Dennis Latta, a University of New Mexico men's basketball beat writer, has seen enough.
It seems that the mammoth upset of Harvard over New Mexico in Thursday night's NCAA tournament matchup was just too much for this beat writer to bear.
I encourage you all to go read it in its entirety, but just know that it reads like a letter from a scorned lover about to split from his significant other.
Alas, Latta seems to have broken up with the New Mexico Lobos program.
Here are a few of intriguing parts:
I really thought that the University of New Mexico finally had a men's basketball team that earned the loyalty of their fans.
I was wrong.
I've been around Lobo basketball for 33 seasons. For 32 of those seasons, I knew that UNM had a team that could fold and lose to anyone at any time. I never got my expectations too high because a collapse was possible anytime they walked out on that floor.
I thought this team was different. I was convinced that this Lobo team was for real. It had experience, a good front line and a good backcourt and good chemistry and was smart.
I was wrong.
If you aren't rolling your eyes by now, let's get to the point where Latta seems to quit a beat that he has covered for decades.
But I won't be wrong again. It was a lot easier to take when expectations were lower. Losing was acceptable because UNM had almost always lost when it really counted. You didn't have visions of greatness, only to have them dashed. After the pitiful performance UNM put up against a team that doesn't even offer scholarships, I've given up. Having all five starters back next season means nothing on a team that can just disappear like that. I'd be back to wondering when it would collapse, have a terrible game and lose to an inferior team again.
No, I've had it. I've been to my last Lobo basketball game after covering the team for much of the last 33 years.
Good-bye Lobo basketball.
For those uninitiated, No. 14 seeded Harvard beat No. 3 New Mexico, 68-62.
From there, the entire Internet seemed to savor every last ounce of schadenfreude. Even former Harvard student Jeremy Lin got into the chuckle fest with this dandy of a tweet.

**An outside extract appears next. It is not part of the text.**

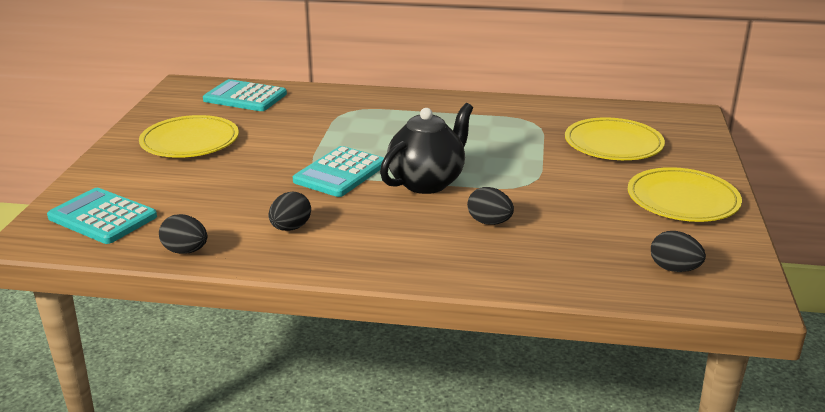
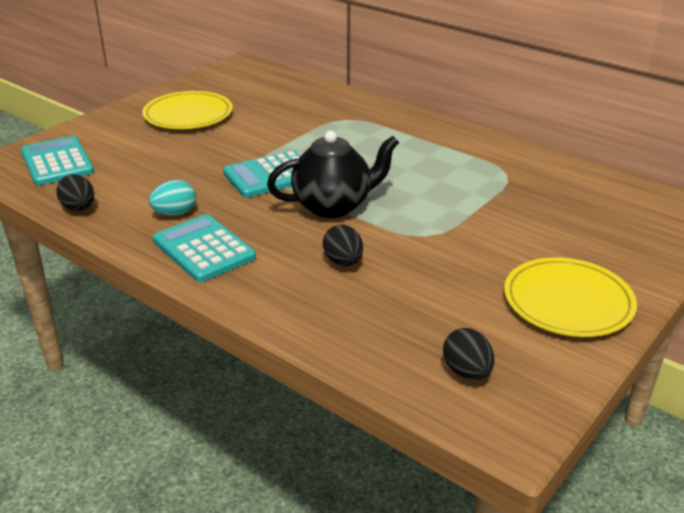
camera: 30 degrees right, 5 degrees up
(245, 97) = (274, 85): turquoise calculator -> turquoise calculator (203, 249)
(290, 228) = (175, 213): black egg -> turquoise egg
(613, 144) = (564, 219): yellow plate -> none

Of course, such an overreaction on Latta's part was going to lead to a flood of tweets, and here are some of the best.
I would like to say that the column, while pointing to this being the end, could very well be just a bad case of melodrama.
Perhaps Latta doesn't intend to actually quit over one loss. At least, we certainly hope that he doesn't.
Many have covered this point before, but it needs repeating. You simply can't let emotion play a part of sportswriting.
I love my Los Angeles teams but fully realize the silliness of actually letting their respective successes and failures determine my happiness in life.
It's all a game, and we are fortunate to make a living writing about it.
This is all just entertainment after all. But it became far too real for Latta, and that's a shame because this is a horrible bookend for such a long career.